Дэну удалось улизнуть от Энди только сейчас, – улизнуть, смыться, добраться до стойки «Сабвея» и заказать бумажный стаканчик с омерзительным жидким кофе. Дэн плюхнулся на пластмассовый стул, стоящий особняком, отдельно от столиков, просто – слева, рядом с киоском, и несколько минут грел руки о шершавую бумагу и тупо смотрел на то, как отвратительный тип с огромным крокодильим хвостом неуклюжими короткопалыми лапами отчищал от майонеза крышку своего комма. Зеленый отлив его кожи казался отвратительным, а вокруг чешуек на локтях ясно виделась пыль. Под одну чешуйку попал чей-то волос, и от его вида Дэна замутило. Единственный морф Дэна – выпуклая, блестящая металлом филигранная звезда вокруг левого соска – был сделан больше пяти лет назад, и Дэн искренне считал, что для приличного человека этого предостаточно, а на большинство современных морфов и вообще смотреть противно, непонятно, что за выродки, да и за время своей работы в отделе на такое насмотрелся – что на сетах, что живьем – бррр… Пойти бы поспать сейчас, а лучше было бы вообще сегодня не видеться с Энди.

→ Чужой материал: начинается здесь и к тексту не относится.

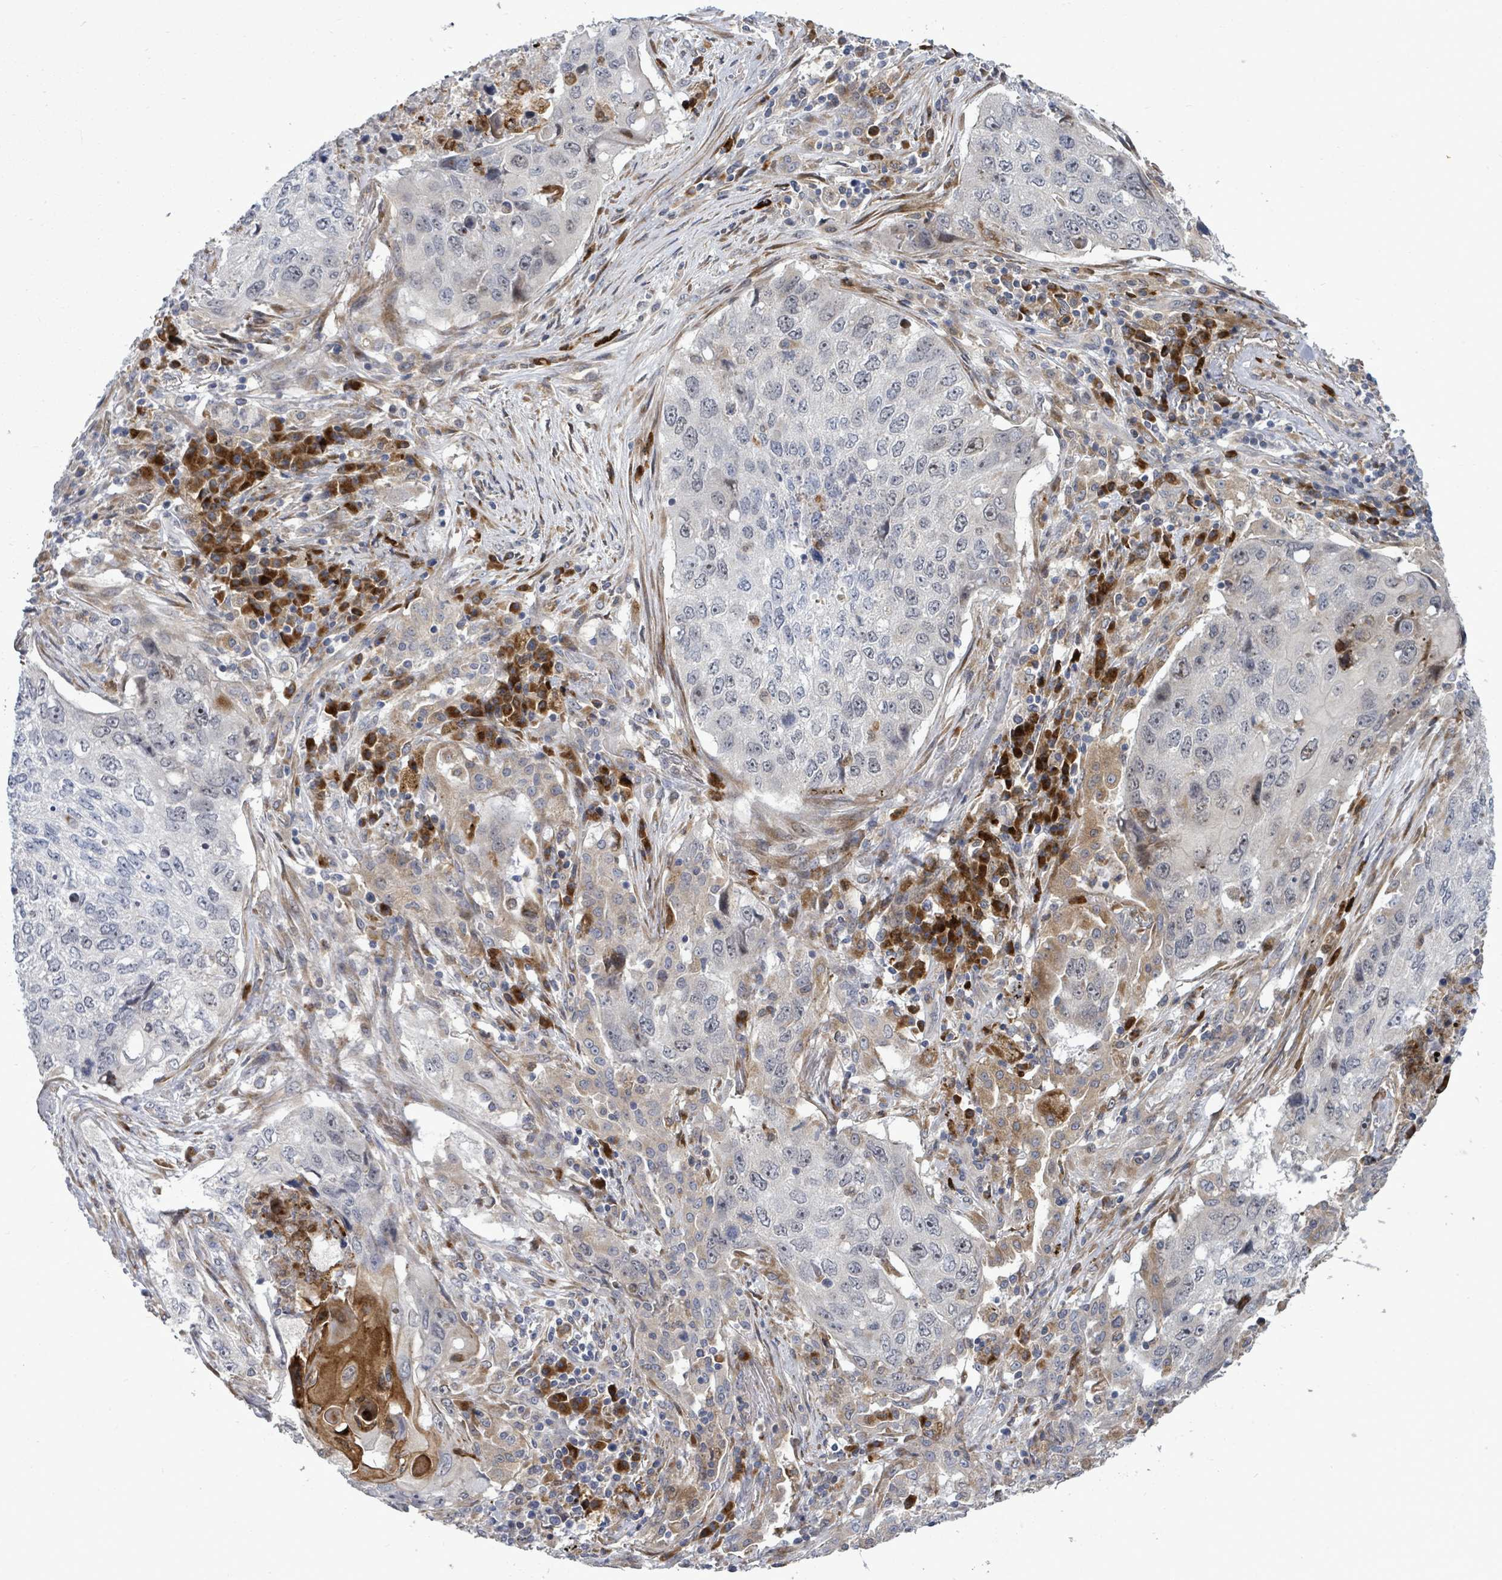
{"staining": {"intensity": "negative", "quantity": "none", "location": "none"}, "tissue": "lung cancer", "cell_type": "Tumor cells", "image_type": "cancer", "snomed": [{"axis": "morphology", "description": "Squamous cell carcinoma, NOS"}, {"axis": "topography", "description": "Lung"}], "caption": "Human lung cancer (squamous cell carcinoma) stained for a protein using IHC shows no expression in tumor cells.", "gene": "SAR1A", "patient": {"sex": "female", "age": 63}}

Но Энди глодало мучительное чувство вины перед Дэном за дело «Глория'с Бэд Чилдрен» и за то, что не бывалому следователю Ковальски, а самому маленькому Энди довелось упечь мадам Лоркин за решетку и давать бесчисленные интервью прессе (в ходе которых Энди всегда долго и подчеркнуто подробно разъяснял всю важность проделанной следователем Ковальски подготовительной работы, да никто почему-то этих объяснений не печатал). И поэтому Энди вился над Дэном, как сиделка над больным. Они уже успели поужинать вместе в честь Дэнова выздоровления (Энди угощал и полвечера извинялся), выпить пива после работы еще через три дня (Энди угощал и полвечера извинялся), а теперь вот Энди достал два билета в центральную ложу на Фитнесс-сквер – за бешеные, надо полагать, деньги, – и Дэн уже совсем собрался жестко и внятно отказаться, но Энди так смотрел, что… – словом, выходной Дэн провел в центральной ложе на Фитнесс-сквер, наблюдая знаменитый нью-йоркский ежегодный Morph Pride Parade. Совершенно непонятно было, что, собственно, вызывает у этих уродов такой pride, но толпа зрителей была огромной, снимали на коммы, записывали бионы на память, – и в толпе этой оказывались время от времени существа похлеще тех, что ехали мимо ложи на увитых лентами платформах.